* [Records shown]
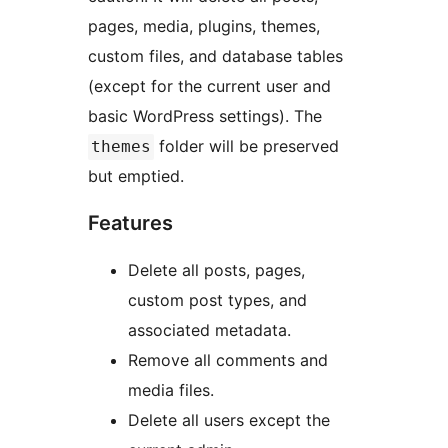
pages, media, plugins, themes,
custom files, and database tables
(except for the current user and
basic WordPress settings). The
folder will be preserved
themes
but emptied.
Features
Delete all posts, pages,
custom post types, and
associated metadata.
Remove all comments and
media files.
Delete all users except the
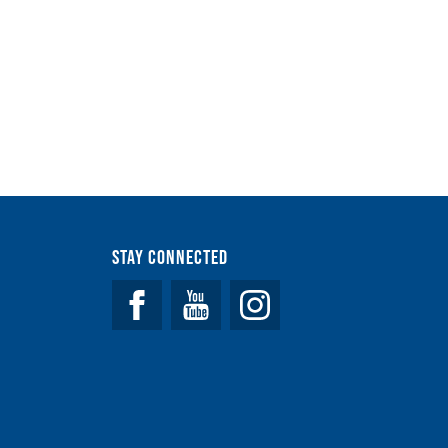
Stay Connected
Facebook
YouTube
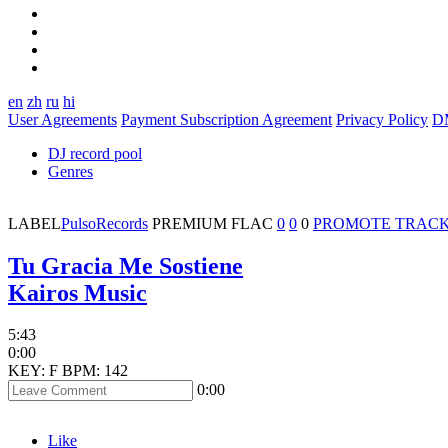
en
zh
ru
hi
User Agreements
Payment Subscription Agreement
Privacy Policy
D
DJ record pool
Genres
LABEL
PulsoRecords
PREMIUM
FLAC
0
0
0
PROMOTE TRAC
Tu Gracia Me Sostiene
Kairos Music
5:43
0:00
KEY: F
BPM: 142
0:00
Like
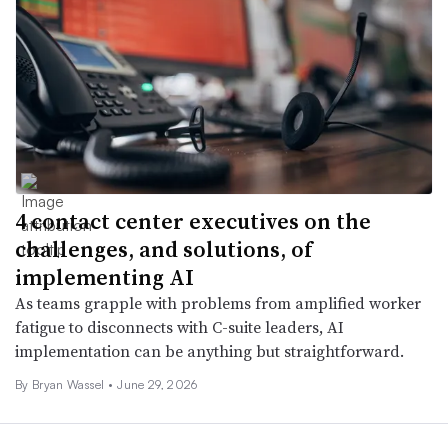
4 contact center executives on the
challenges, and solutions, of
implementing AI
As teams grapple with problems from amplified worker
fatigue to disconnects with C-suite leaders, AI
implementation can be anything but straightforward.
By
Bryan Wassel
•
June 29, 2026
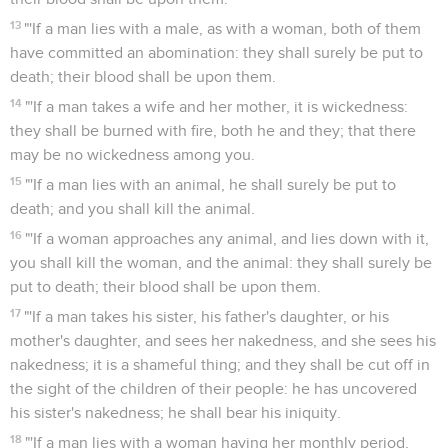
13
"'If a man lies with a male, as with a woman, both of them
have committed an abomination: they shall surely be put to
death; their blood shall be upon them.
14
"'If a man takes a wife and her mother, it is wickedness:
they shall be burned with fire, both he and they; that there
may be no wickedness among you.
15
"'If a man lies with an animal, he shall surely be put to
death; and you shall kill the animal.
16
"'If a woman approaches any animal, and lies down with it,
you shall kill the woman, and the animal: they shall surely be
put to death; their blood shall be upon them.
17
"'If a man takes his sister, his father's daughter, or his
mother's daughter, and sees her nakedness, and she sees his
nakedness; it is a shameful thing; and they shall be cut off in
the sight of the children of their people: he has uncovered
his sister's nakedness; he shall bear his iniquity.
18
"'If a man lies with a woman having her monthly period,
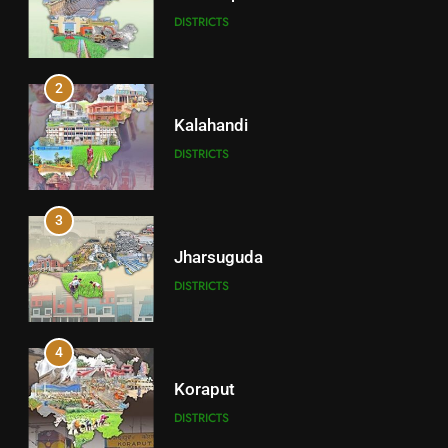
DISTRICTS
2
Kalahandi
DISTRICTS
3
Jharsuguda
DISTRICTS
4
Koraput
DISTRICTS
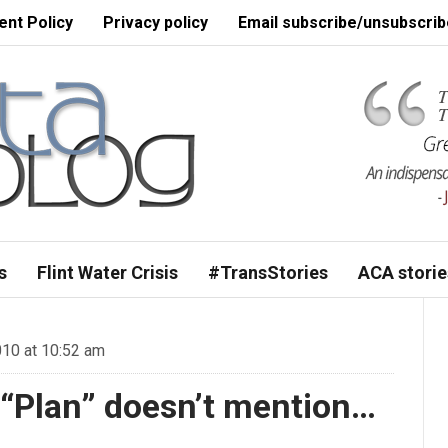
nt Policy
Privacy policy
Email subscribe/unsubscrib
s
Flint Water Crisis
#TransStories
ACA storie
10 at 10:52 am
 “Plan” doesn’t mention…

...

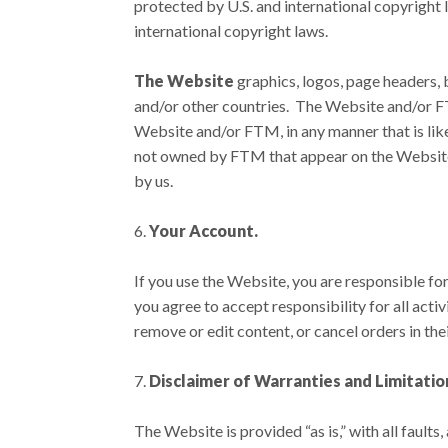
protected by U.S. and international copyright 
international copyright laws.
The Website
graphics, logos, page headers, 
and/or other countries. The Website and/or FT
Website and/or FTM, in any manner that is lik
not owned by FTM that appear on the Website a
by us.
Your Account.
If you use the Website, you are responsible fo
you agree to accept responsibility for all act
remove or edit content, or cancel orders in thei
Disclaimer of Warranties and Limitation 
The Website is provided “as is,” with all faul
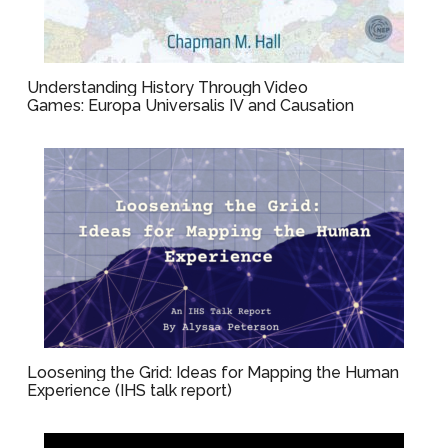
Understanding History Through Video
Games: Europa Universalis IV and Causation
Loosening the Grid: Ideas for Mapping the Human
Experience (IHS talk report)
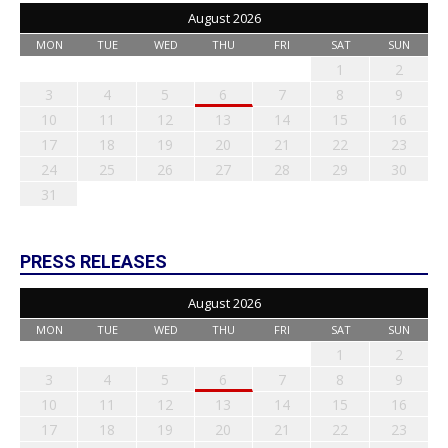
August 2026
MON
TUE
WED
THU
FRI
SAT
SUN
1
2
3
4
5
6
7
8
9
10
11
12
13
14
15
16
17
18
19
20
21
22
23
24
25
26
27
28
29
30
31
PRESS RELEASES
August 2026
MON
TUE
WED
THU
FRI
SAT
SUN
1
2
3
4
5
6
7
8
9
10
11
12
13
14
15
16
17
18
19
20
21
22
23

* [How to complete this task]
"animal" is the word to look for; copy every line of the data that has it.

* [Written response]
"'If a man lies with an animal, he shall surely be put to
death; and you shall kill the animal.
"'If a woman approaches any animal, and lies down with it,
you shall kill the woman, and the animal: they shall surely be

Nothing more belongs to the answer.